The number of shootings, though, has increased dramatically, with the number of people hit by bullets nearly double what it was through the same point last year. Through Oct. 11, there have been 354 killings in the city — 90 more than there were at the same time last year, according to police.

That would put the city on track to have its highest number of homicides since 2011, after several years of record lows, but would still leave New York as one of the safest big cities in the U.S.

“You can talk about the statistics, but this is the summer where we lost a 1-year child in a stroller on the streets of Brooklyn to gun violence,” said Dermot Shea, the New York City police commissioner.

David Patton, executive director of the Federal Defenders of New York, criticized DuCharme’s initiative as “misguided,” saying that federal prosecutions of firearms offenses often involve simple possession of a weapon found in a person’s home rather than the use of a gun to harm someone.

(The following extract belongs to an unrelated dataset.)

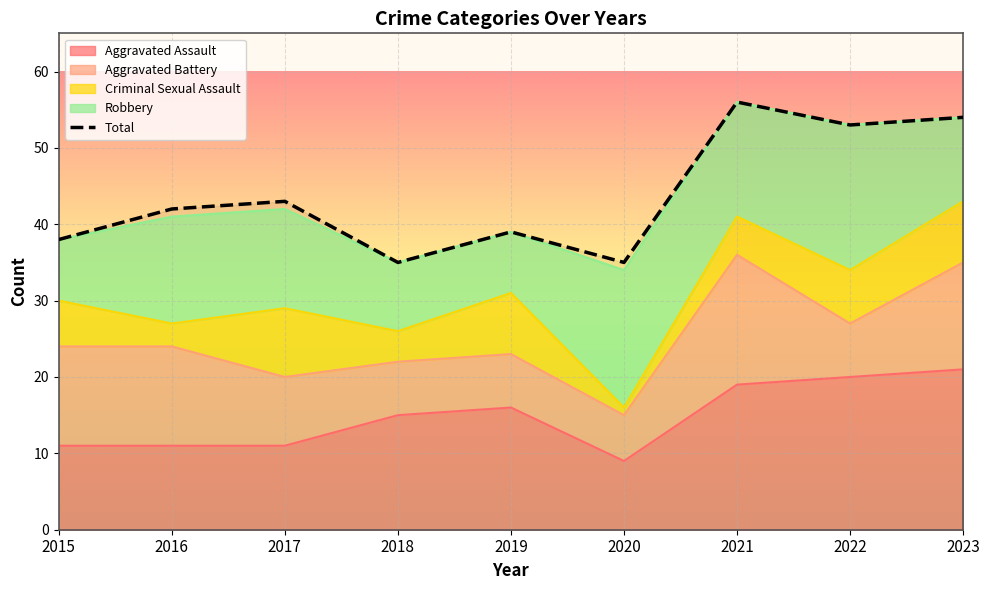

What is the value of the 3rd point from the left?

43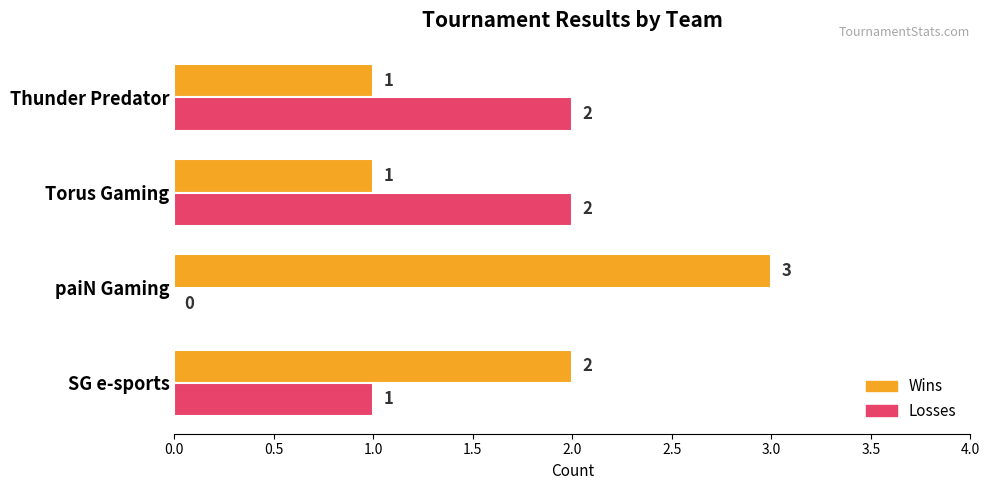

What is the total value across all series at paiN Gaming?

3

“Researchers have shown that these prosecutions do not in fact reduce violent crime. They only exacerbate racial disparities and promote mass incarceration,” he said. “It might make for a good sound bite to bring a case from state court to federal court and add years to a person’s prison sentence, but it only contributes to over-incarceration and racial inequality.”

The crackdown comes amid a broader push by Attorney General William Barr to bring federal charges in protest-related violence whenever they can, as in the case of two young Brooklyn attorneys accused of torching an empty NYPD vehicle during a demonstration this summer.

In New York, some law enforcement figures have sharply criticized the state’s recent bail reform law, which eliminated cash bail and pretrial detention for most nonviolent felonies. DuCharme said that has led to many more defendants in state firearms cases being released from custody following their arrest, compared to before the law changed.

“It should be more stressful in New York City to be an armed, violent criminal offender than to be a member of the public,” DuCharme said. “For some reason, that balance has been tilted.”